First a chunk of background to establish context, skip to "+++" for the 

One of the problems we have is that the configuration management system 
is very naive - I kept the first version real simple to see how needs 
would drive it and, of course, its limitations are now coming back to 
bite us.

It works on the assumption that all the information about a bundle can 
be captured in its unique id. So no matter how many services a bundle 
offers, all a user of those services needs to know is the bundle's id 
and if it references that those services will be there.

This allows us to have a very basic system where dependencies get 
resolved based on ids alone. It got us this far but I think we're 
starting to hit the limitations.

One thing we talked about from the start was a "capability model" where 
bundles advertised distinct services (versioned) and dependencies 
between bundles were resolved using those rather than just the basic id.

So, for example, a web container could advertise "jetty", "jetty 5", 
"jetty 5.1.4", "servlet", "servlet 2.4" etc. An application that needed 
a web container could require "servlet 2.4" which would mean it could 
run in any instance no matter what implementation of "servlet 2.4" was 
present (e.g. either Jetty or Tomcat) or it could require "jetty 5.1.4" 
because perhaps it had specific classes that it was using. For example, 
a generic webapp may just need the "servlet" bits but one with a custom 
Valve would require a Tomcat based version.

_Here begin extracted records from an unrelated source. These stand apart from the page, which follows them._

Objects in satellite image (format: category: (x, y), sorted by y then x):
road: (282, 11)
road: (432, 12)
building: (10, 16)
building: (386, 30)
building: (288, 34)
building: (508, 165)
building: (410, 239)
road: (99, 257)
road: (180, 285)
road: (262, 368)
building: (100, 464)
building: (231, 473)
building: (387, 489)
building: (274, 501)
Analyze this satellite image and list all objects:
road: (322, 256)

The intention was to build up an ever richer set of services that could 
be provided and consumed. In the end you would end up with very rich 
bundle descriptions such as "I am a bundle that provides Acme Inc. Order 
Entry System V7.5.2 tuned for 100 concurrent users at 500ms reponse time 
and 40 operations per second on an Acme-4000 Linux system with a Harmony 
JVM, 4 4.2Ghz CPUs and 2GB RAM. I provide these web services (...) and 
EJBs (...). I need access to a Acme Inc. Order Entry Schema V7 via a 
JDBC 3.0 driver on a database tuned for 80 transactions per second and 
to the following JMS queues (...) capable of handling 20 messages per 
second." This captures not only the physical and logical requirements 
needed to run the application but also the environment characteristics 
that drive response time and throughput.

With this in place, there starts to be sufficient information for the 
configuration manager to start to make intelligent decisions about 
where/when to run application bundles in order to meet business level 
service agreement targets.


The key to this whole thing is having sufficient metadata in place about 
the bundles, which ties back to your point at the start. I think it has 
become clear that we have progressed to the point where a simple unique 
id is insufficient and we need to start adding metadata. The first bits 
relate to temporal stability: adding in a version identifier and adding 
in an indicator that a bundle is temporally unstable (i.e. its a SNAPSHOT).

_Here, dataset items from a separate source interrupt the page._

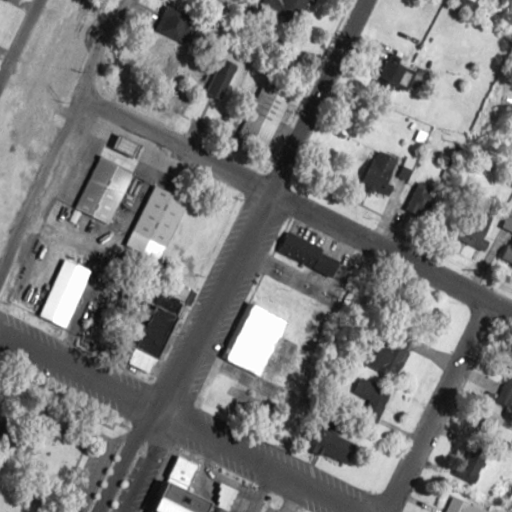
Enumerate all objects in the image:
building: (467, 4)
building: (291, 8)
road: (20, 40)
building: (399, 73)
building: (221, 77)
building: (221, 77)
building: (266, 112)
road: (64, 139)
road: (174, 145)
building: (382, 171)
building: (405, 173)
building: (105, 190)
building: (423, 201)
building: (160, 216)
building: (474, 235)
building: (509, 237)
road: (389, 253)
building: (311, 254)
road: (234, 255)
building: (156, 333)
building: (257, 339)
building: (391, 353)
building: (510, 386)
building: (369, 399)
building: (221, 400)
road: (441, 408)
road: (182, 422)
building: (502, 422)
building: (333, 441)
building: (474, 462)
building: (191, 498)
building: (462, 506)
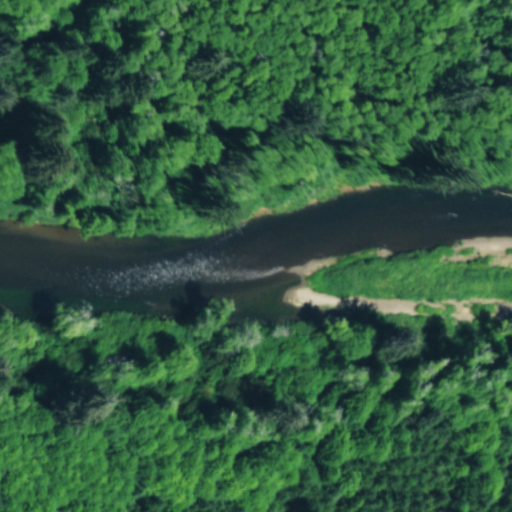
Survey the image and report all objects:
river: (258, 266)
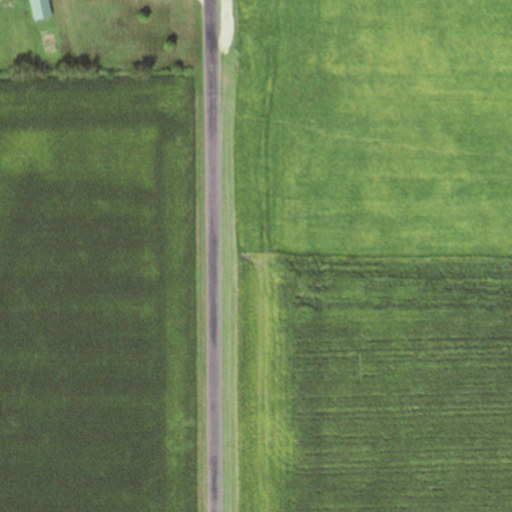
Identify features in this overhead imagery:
building: (40, 10)
road: (209, 256)
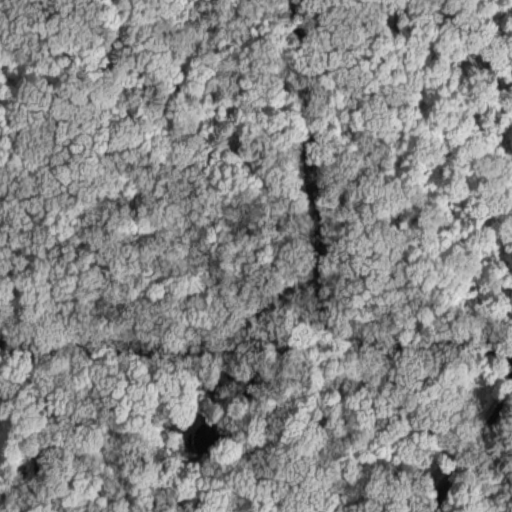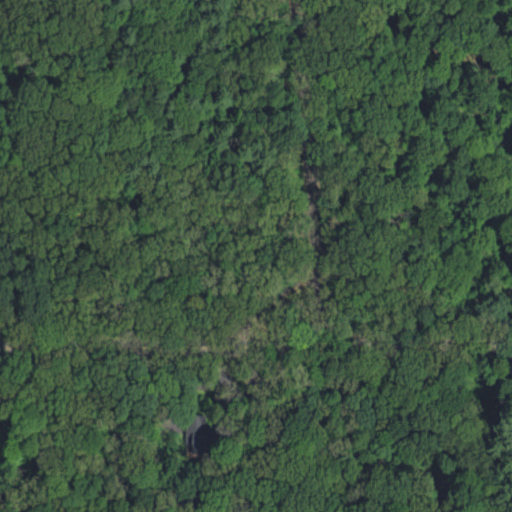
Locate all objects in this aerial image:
road: (307, 173)
road: (256, 347)
road: (215, 388)
road: (476, 430)
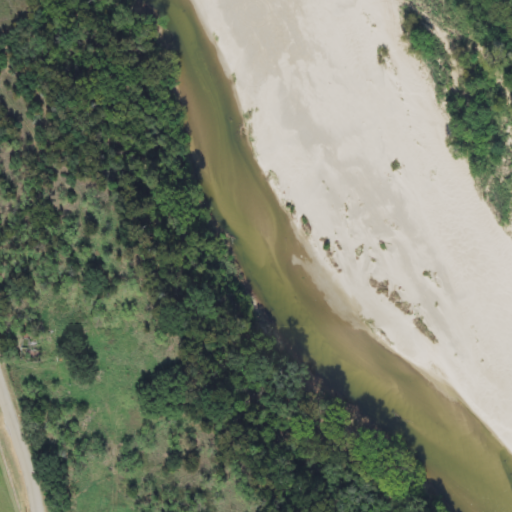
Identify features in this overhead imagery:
river: (159, 10)
river: (283, 286)
building: (33, 346)
building: (33, 347)
road: (17, 448)
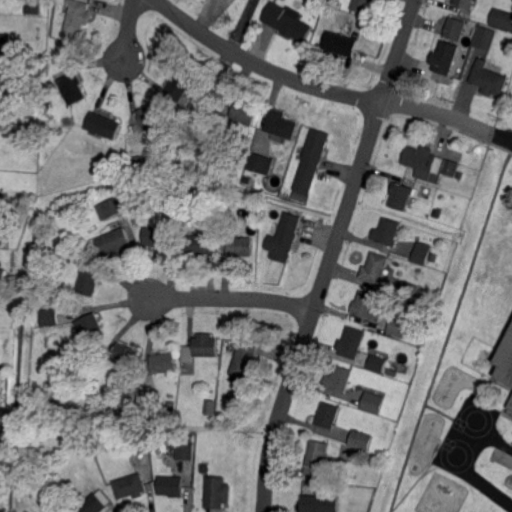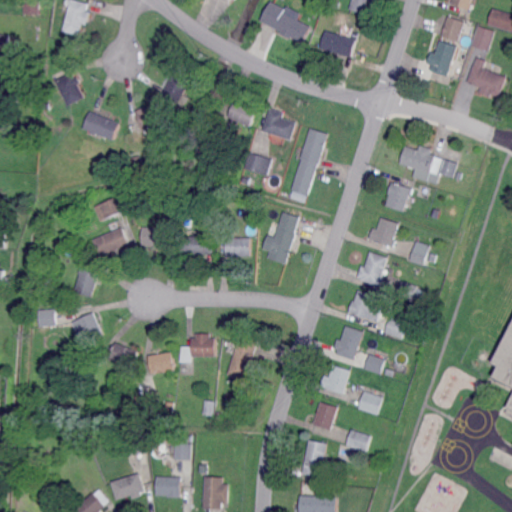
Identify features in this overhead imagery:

We should add to that metadata about the services that a bundle provides 
and consumes. I think that at a minimum that comprises a service id, 
version and stablilty flag the same as for bundles themselves.

If we do that first for codebase services (i.e. the classes that a 
bundle uses and provides) then we not only get a start on the metadata 
description side, we also fix the classloader issues that lead to 
monolithic bundles like o/a/g/Server.